Current Lawsuits Against Retail Popcorn Project Heist:
Mrs. Rose Izzo, along with Council, filed a Supreme Court Appeal of the Delaware order.
Mrs. Rose Izzo Supreme Court Argument on May 98 2024: https://www.youtube.com/watch?v=MR5Ba1nyVtA
The Plaintiff divided the parties into two groups: the Optimists, consisting of Mrs. Izzo and the Objectors, and the Pessimists, which included the Board, Alleghany, Franchi, and those who shared the same vision with them.
Furthermore, they argued that Franchi's first Affidavit falsely claimed ownership of shares during the period of harm. When Mrs. Izzo discovered and questioned this, a second Affidavit was filed. For an insightful read, check out "The Izzo Supreme Court Appeal."
Ted Kittila, Objector Rose Izzo’s attorney, indicated that they plan to appeal to the High Court.
Alex Smith and Jordan Affholter vs Citigroup Global Markets Inc et al:
Nov 27 2023, Chief Judge F. Dennis Saylor, IV: ELECTRONIC ORDER entered granting 37 Assented to MOTION for Extension of Time to January 9, 2024. AMC Entertainment, Antara Capital, Citadel Securities LLC, Citigroup Global Markets Inc., Mudrick Capital and Susquehanna International Group.
2nd Amendment filed: May 31 2024
Donnahue George vs Citadel Ken Griffin SEC
or: https://www.pacermonitor.com/public/case/41429816/George_v_Griffin_et_al
The Defendants, in collusion, engaged in conduct aimed at manipulating the market and controlling stock prices to the detriment of the Plaintiff and other retail investors.
Allegedly, the Defendants established a private Dark pool, including Citadel Connect, for the purpose of manipulating security and derivative prices. This was purportedly done with apparent regulatory leniency from the SEC, FNRA, and DTCC.
The Plaintiff asserts that the Defendants engaged in substantive RICO violations, including counterfeiting and wire fraud, resulting in monetary losses for the Plaintiff.
The abusive shorting activities, according to the Plaintiff, are part of a coordinated business plan by a consortium of hedge funds, prime brokers, and market makers, with alleged governmental inaction.
LEGAL CLAIMS
The Plaintiff asserts violations of the Sherman Act of 1890, the Clayton Act of 1914, and the Federal Trade Commission Act of 1914, claiming that the Defendants have an illegal monopoly on the market, with regulatory bodies turning a blind eye.
REQUEST FOR RELIEF
The Plaintiff seeks relief for the monetary losses incurred due to the alleged actions of the Defendants. This includes damages, injunctive relief, and any other appropriate legal remedies.
* The AMCProjectPopcorn team operates independently and is not directly involved in any of the above legal matters unless specifically noted. Nonetheless, any victory in court reinforces our shared mission and lays a solid groundwork for obtaining justice, be it as individual plaintiffs or a cohesive group. In light of this, we wholeheartedly back Al and Jordan's efforts and are keenly observing the developments in their case.

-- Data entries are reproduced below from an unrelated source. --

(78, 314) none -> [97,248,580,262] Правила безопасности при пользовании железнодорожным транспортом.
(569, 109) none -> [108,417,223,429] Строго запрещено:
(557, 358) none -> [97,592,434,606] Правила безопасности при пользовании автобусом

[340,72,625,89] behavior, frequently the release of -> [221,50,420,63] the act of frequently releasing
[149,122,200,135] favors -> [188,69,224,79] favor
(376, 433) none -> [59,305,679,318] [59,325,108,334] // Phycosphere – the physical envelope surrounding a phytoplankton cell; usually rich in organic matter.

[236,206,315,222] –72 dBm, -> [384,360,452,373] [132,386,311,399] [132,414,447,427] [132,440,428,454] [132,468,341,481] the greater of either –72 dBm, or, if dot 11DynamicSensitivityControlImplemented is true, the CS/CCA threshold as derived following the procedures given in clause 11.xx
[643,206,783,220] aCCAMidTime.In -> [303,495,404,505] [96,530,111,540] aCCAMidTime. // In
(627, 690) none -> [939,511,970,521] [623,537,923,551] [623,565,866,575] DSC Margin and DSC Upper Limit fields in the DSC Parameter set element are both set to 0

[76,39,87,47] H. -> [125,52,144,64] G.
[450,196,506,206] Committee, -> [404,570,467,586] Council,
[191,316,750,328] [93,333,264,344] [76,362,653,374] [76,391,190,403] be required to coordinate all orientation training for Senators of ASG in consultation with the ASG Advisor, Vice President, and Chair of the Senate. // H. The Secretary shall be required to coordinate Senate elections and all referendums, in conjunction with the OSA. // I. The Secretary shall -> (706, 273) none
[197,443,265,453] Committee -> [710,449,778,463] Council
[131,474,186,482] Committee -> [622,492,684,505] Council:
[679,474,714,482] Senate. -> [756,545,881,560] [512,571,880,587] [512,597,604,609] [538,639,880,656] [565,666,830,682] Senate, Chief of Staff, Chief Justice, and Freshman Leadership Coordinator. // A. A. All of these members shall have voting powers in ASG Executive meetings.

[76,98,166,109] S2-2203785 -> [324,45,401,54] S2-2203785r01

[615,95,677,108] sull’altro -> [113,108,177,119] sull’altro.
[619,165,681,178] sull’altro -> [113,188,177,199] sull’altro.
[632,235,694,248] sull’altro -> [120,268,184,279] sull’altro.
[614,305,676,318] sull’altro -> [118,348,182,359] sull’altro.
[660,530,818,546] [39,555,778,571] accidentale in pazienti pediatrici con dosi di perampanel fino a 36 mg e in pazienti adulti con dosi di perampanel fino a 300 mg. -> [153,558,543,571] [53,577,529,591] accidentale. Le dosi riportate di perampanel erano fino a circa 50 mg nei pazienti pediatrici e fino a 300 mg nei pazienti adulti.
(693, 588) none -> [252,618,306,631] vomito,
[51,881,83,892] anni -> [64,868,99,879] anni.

It's important to highlight that as we advance with the Share Count initiative, we might contemplate aligning with a lawsuit as a collective or explore launching a separate legal action should the situation warrant. At this juncture, our foremost focus remains the Share Count, with the goal of realizing comprehensive float ownership. Achieving this would bolster any subsequent legal action we undertake as a group, amplifying our probability of restitution and ensuring justice for the losses we endured.
Douglas Miller, along with Sandra L Miller, has filed a lawsuit against AMC Entertainment Holdings Inc:
Case can be found at Miller vs AMC. in the Delaware State Court of Chancery (Case No. 2023-1259). The case, filed on December 18, 2023, involves a complaint for the inspection of books and records under Section 220 of the Delaware General Corporation Law (DGCL).
- Under Delaware law, stockholders have the right to inspect corporate books and records for a "proper purpose" reasonably related to their interests as stockholders. This includes investigating potential wrongdoing or mismanagement within the corporation. The Delaware Supreme Court has held that a stockholder who has a "credible basis" to investigate potential wrongdoing or mismanagement does not need to identify a specific intended use or "end" for the information requested. Additionally, the stockholder need not show, as a matter of law, that the potential wrongdoing is actionable. A credible basis to suspect possible wrongdoing or mismanagement is sufficient.
- In such cases, if a Delaware corporation refuses to permit compliance with the demand within 5 business days, the stockholder or director may file an action with the Delaware Court of Chancery to compel the corporation to permit inspection of the requested books and records. The Delaware Court of Chancery is vested with exclusive jurisdiction to determine whether or not the person seeking inspection is entitled to the inspection sought. These actions are summary proceedings and are litigated at a faster pace than non-expedited actions. Narrow and targeted discovery is permitted, and the trials are often more akin to an “evidentiary hearing” given the narrow scope of issues being litigated.